# YOUR OBJECTIVE:
Please copy exactly the lines that begin with the one containing "<Td><code>toReactive</code></Td>" and end with the last line of the entries.

# DATA TO EXAMINE:
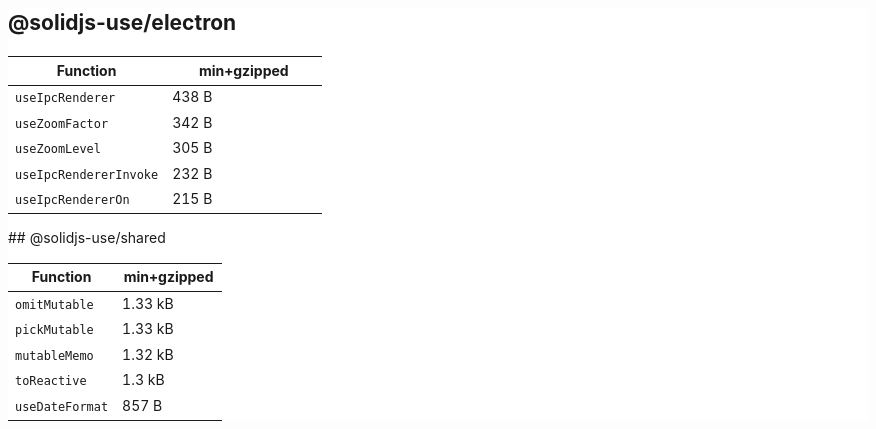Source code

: ## @solidjs-use/electron

<Table>
  <Thead>
    <Tr>
      <Th style='width: 50%'>Function</Th>
      <Th>min+gzipped</Th>
    </Tr>
  </Thead>
  <Tbody>
    <Tr>
      <Td><code>useIpcRenderer</code></Td>
      <Td>438 B</Td>
    </Tr>
    <Tr>
      <Td><code>useZoomFactor</code></Td>
      <Td>342 B</Td>
    </Tr>
    <Tr>
      <Td><code>useZoomLevel</code></Td>
      <Td>305 B</Td>
    </Tr>
    <Tr>
      <Td><code>useIpcRendererInvoke</code></Td>
      <Td>232 B</Td>
    </Tr>
    <Tr>
      <Td><code>useIpcRendererOn</code></Td>
      <Td>215 B</Td>
    </Tr>
  </Tbody>
</Table>
## @solidjs-use/shared

<Table>
  <Thead>
    <Tr>
      <Th style='width: 50%'>Function</Th>
      <Th>min+gzipped</Th>
    </Tr>
  </Thead>
  <Tbody>
    <Tr>
      <Td><code>omitMutable</code></Td>
      <Td>1.33 kB</Td>
    </Tr>
    <Tr>
      <Td><code>pickMutable</code></Td>
      <Td>1.33 kB</Td>
    </Tr>
    <Tr>
      <Td><code>mutableMemo</code></Td>
      <Td>1.32 kB</Td>
    </Tr>
    <Tr>
      <Td><code>toReactive</code></Td>
      <Td>1.3 kB</Td>
    </Tr>
    <Tr>
      <Td><code>useDateFormat</code></Td>
      <Td>857 B</Td>
    </Tr>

# TASK RESULT:
      <Td><code>toReactive</code></Td>
      <Td>1.3 kB</Td>
    </Tr>
    <Tr>
      <Td><code>useDateFormat</code></Td>
      <Td>857 B</Td>
    </Tr>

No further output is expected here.